ANAYASA MAHKEMESİ DEVLETİN ONURUDUR
Ahlakın olmadığı yerde hiçbir değerden söz edilemez. Çağdaş Toplumların hukuksal güvencelerle yaşamlarını aydınlatmaları, geleceğe yönelik en sağlıklı tutumdur. 1960 devriminden sonra, kurulan Anayasa Mahkemesi , ülkemizde adaletin gerçekleşmesi için büyük sorumluluklar yüklenen yüksek bir yargı kurumudur. Bir anlamda rejimin güvencesidir .Cumhuriyetimizin kurucularına yaraşır niteliklerle sonsuza değin bağımsız yaşamasında yargıya düşen sorumluluğun önemli bir bölümünü yüklenen bir kuruluşun, kimi siyasetçilerin günlük, kısır düşünce ve tutumları için tartışılıp yıpratılması asla uygun değildir.
Devletin hukuksal niteliğinin ve yapısının dayanağı, ulusal yaşamın güneşi olan adaletin en küçük bulutla gölgelenmesi düşünülemez.

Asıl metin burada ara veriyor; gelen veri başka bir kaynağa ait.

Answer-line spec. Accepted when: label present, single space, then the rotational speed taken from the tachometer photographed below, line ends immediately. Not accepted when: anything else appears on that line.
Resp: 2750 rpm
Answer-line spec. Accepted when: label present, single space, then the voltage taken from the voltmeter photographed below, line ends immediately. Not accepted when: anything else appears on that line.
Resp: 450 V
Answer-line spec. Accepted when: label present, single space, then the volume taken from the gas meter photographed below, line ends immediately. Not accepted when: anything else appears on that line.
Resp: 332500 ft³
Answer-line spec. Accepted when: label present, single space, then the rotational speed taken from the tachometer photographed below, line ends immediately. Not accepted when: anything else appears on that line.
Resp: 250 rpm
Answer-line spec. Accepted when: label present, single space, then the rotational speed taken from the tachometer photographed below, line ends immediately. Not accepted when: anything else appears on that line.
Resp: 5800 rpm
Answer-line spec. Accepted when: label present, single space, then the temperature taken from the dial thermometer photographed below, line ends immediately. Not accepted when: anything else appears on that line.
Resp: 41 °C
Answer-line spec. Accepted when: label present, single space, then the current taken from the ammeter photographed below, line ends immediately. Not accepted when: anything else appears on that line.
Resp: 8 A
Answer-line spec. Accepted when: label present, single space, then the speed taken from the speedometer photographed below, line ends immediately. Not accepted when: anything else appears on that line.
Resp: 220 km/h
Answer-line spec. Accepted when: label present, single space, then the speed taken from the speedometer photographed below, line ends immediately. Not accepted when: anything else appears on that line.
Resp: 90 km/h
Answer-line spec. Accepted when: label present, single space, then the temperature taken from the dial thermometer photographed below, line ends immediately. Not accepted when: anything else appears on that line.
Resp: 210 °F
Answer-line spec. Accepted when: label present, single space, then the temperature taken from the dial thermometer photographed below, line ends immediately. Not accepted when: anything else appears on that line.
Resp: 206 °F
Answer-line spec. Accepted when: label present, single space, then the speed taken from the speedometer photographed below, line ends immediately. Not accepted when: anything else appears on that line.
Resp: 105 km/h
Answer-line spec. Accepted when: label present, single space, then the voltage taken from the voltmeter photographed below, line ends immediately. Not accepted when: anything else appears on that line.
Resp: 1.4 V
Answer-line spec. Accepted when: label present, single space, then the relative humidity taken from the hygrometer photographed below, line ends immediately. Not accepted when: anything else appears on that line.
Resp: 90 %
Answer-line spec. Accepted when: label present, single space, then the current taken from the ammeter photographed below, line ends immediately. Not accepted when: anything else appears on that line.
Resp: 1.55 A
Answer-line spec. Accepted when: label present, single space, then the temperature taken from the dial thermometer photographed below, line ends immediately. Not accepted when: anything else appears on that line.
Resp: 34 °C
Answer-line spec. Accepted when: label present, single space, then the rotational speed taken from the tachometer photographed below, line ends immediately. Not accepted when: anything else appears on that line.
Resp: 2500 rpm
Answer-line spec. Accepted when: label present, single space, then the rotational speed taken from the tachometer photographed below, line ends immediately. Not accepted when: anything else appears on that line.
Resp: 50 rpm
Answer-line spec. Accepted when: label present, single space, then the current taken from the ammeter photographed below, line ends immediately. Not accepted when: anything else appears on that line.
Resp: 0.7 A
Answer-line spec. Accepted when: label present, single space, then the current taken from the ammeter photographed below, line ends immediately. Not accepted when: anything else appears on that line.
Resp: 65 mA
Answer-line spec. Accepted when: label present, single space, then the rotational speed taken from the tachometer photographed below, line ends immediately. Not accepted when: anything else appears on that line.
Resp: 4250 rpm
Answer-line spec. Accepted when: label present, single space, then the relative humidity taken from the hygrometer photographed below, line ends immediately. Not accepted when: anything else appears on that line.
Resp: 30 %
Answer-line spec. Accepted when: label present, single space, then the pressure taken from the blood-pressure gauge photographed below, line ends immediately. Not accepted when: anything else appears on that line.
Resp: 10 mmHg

Yürürlükteki Anayasa’nın Başlangıç Bölümü’yle 1-4 maddelerinin içeriği, devletin hukuksal yapısının ulusal yaşamdaki önemli ve ödün verilmez yerini belirtmektedir. Yine Anayasanın 146-153 maddelerinde kuruluşu, görev ve yetkileri belirlenen Anayasa Mahkemesinin devlet yapısındaki yeri, güvence niteliği tartışılmayacak kadar açıktır. Yargı, varlık güvencesi niteliğiyle, devletin hukuk gücü yapısıyla, devletin onuru olan hukuku gerçekleştirmekteki görev ve sorumluluğuyla özgün bir konumdadır.
Kimilerin ve kimi siyasetçilerin kendi görüşlerine, amaçlarına, aykırı düşen kararları nedeniyle Mahkemenin karalanıp yıpratılması asla uygun değildir.
Özellikle Anayasanın 148. Maddesinde düzenlenen görev yetkileri gözetildiğinde, Anayasa Mahkemesinin gereği ve önemi daha iyi anlaşılır. Birilerin kendi amaçları için kapatılması olanaksız görüş ve düşünceleriyle kapatılması istemi, katılması olanaksız gölgeli savlardır.
Siyasal nutuklarla bu tür kurumlar yaralanamaz, yıpratılamaz. Her kararına herkesin katılması da beklenemez. Üyelerinin bile karşı oyda kaldıkları kararlar elbette olmuştur. Olması da doğaldır.
Devlet Bahçeli’nin olumsuz tepkisiyle kapatılma önerisi yersiz, gereksiz, ölçüsüz hatta sakıncalıdır. Siyasal amaçlar, ulusal değerlerin önüne geçemez.
Kimi siyasetçilerin tutkuları tutukluğa benzemektedir. Kendi yanlış, kısır ve karanlık düşüncelerinin ağından bir türlü kurtulamıyorlar. “ Montrö Boğazlar Sözleşmesin’den çıkmak “ gibi boylarından büyük laf ediyorlar. Yeterli bilgileri olmadığını bırakıp uzmanlık gerektiren konularda gelişigüzel konuşarak bir şeyler yaptıklarını sanıyorlar. TBMM’nin şimdiki başkanı sonra düzeltmek zorunda kaldığı sözleri çekinmeden söyleyebiliyor.
Devlet siyasal bir kurumdur. Alma asla siyasetçinin oyuncağı değildir. Kendilerini göstermek, amaçlarını gerçekleştirmek için, devleti ve devletin olanaklarını kullanan kötü siyasetçiler dünyanın her yerinde kınanır, gittiklerinde de kötü duygularla kendilerinden söz edilir. Görev aldıkları, yer buldukları devlet yapısı içinde kendi çıkarlarının kulu- kölesi durumuna düşenler ayrıldıklarında kimse yüzlerine bakmadığı gibi sokağa çıkacak yüzleri de kalmaz.
Anayasa Mahkemesi Ülkemizin ulusal güvencesidir.
Bahçeli değil, hiçbir siyasetçi böylesine yüksek yargı organını kapatmaya asla güçleri yetemez. Çünkü Anayasa Mahkemesinin varlığı herkese lazımdır. Kalın Sağlıcakla!